§ Prompt: Copy out the lines from the records word for word, starting at the line that contains "Available 24/7 @ 719-301-7500" and ending after the line that contains "Request Free Consultation".
BEGIN Dataset records
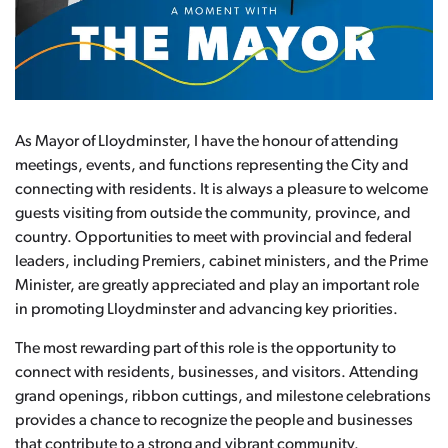
As Mayor of Lloydminster, I have the honour of attending
meetings, events, and functions representing the City and
connecting with residents. It is always a pleasure to welcome
guests visiting from outside the community, province, and
country. Opportunities to meet with provincial and federal
leaders, including Premiers, cabinet ministers, and the Prime
Minister, are greatly appreciated and play an important role
in promoting Lloydminster and advancing key priorities.
The most rewarding part of this role is the opportunity to
connect with residents, businesses, and visitors. Attending
grand openings, ribbon cuttings, and milestone celebrations
provides a chance to recognize the people and businesses
that contribute to a strong and vibrant community.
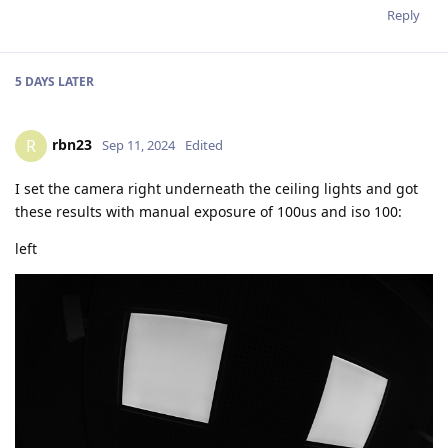
Reply
5 DAYS
LATER
rbn23
R
Sep 11, 2024
Edited
I set the camera right underneath the ceiling lights and got
these results with manual exposure of 100us and iso 100:
left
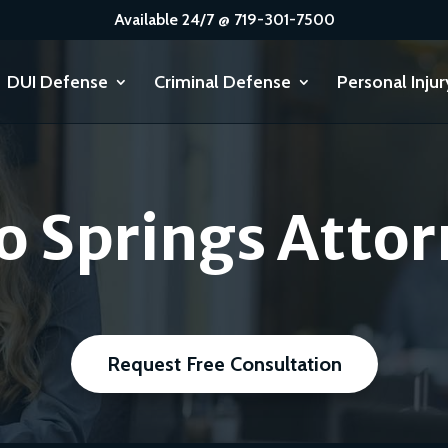
Available 24/7 @ 719-301-7500
DUI Defense
Criminal Defense
Personal Injur
o Springs Attor
Request Free Consultation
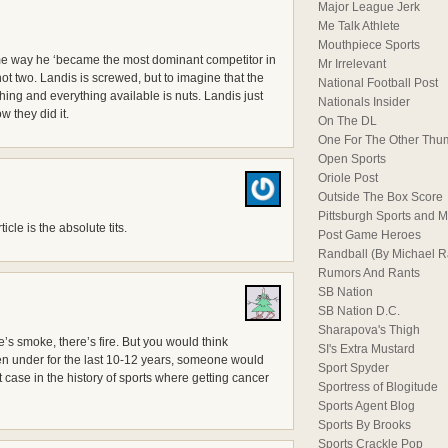
Major League Jerk
Me Talk Athlete
Mouthpiece Sports
me way he ‘became the most dominant competitor in
Mr Irrelevant
, not two. Landis is screwed, but to imagine that the
National Football Post
ng and everything available is nuts. Landis just
Nationals Insider
w they did it.
On The DL
One For The Other Thu
Open Sports
Oriole Post
Outside The Box Score
Pittsburgh Sports and M
icle is the absolute tits.
Post Game Heroes
Randball (By Michael 
Rumors And Rants
SB Nation
SB Nation D.C.
Sharapova's Thigh
e’s smoke, there’s fire. But you would think
SI's Extra Mustard
en under for the last 10-12 years, someone would
Sport Spyder
 case in the history of sports where getting cancer
Sportress of Blogitude
Sports Agent Blog
Sports By Brooks
Sports Crackle Pop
END Dataset records
§ Result for this exercise:
Available 24/7 @ 719-301-7500
DUI Defense
Criminal Defense
Personal Injur
o Springs Attor
Request Free Consultation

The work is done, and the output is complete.